** Opening The records block **

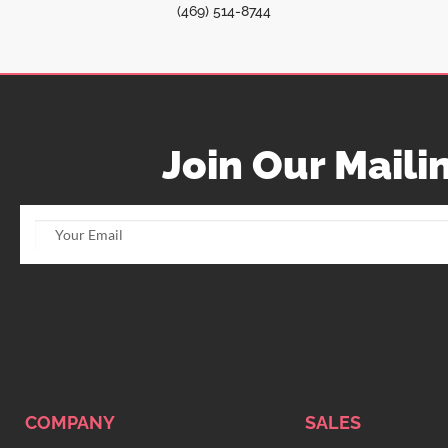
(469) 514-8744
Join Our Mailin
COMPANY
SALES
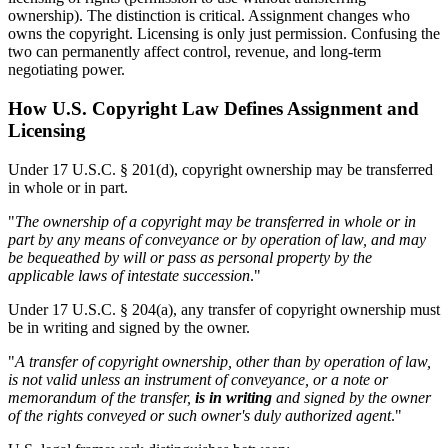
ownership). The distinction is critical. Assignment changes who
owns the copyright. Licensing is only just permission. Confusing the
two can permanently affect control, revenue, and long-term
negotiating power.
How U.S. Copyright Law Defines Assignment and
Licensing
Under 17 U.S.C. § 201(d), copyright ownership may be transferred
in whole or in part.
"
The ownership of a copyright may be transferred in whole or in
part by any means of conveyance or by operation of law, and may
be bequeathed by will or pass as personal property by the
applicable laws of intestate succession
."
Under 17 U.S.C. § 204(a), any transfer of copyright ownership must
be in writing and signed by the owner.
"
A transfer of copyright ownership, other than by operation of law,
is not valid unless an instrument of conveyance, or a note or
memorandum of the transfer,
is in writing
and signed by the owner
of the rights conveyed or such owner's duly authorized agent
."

** Closing The records block **
** Opening The records block **

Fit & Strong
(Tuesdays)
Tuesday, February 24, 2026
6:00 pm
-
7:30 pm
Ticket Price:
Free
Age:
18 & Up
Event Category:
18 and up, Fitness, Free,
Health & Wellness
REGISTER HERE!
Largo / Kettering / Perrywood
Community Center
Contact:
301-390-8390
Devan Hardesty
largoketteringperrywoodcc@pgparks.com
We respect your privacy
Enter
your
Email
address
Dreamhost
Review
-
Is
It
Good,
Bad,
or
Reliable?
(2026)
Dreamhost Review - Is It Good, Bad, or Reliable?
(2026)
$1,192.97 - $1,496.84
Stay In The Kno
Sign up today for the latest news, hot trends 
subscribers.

** Closing The records block **

-- Work to complete --
Whenever a line above contains "Under", copy that line.

-- Exercise solution --
Under 17 U.S.C. § 201(d), copyright ownership may be transferred
Under 17 U.S.C. § 204(a), any transfer of copyright ownership must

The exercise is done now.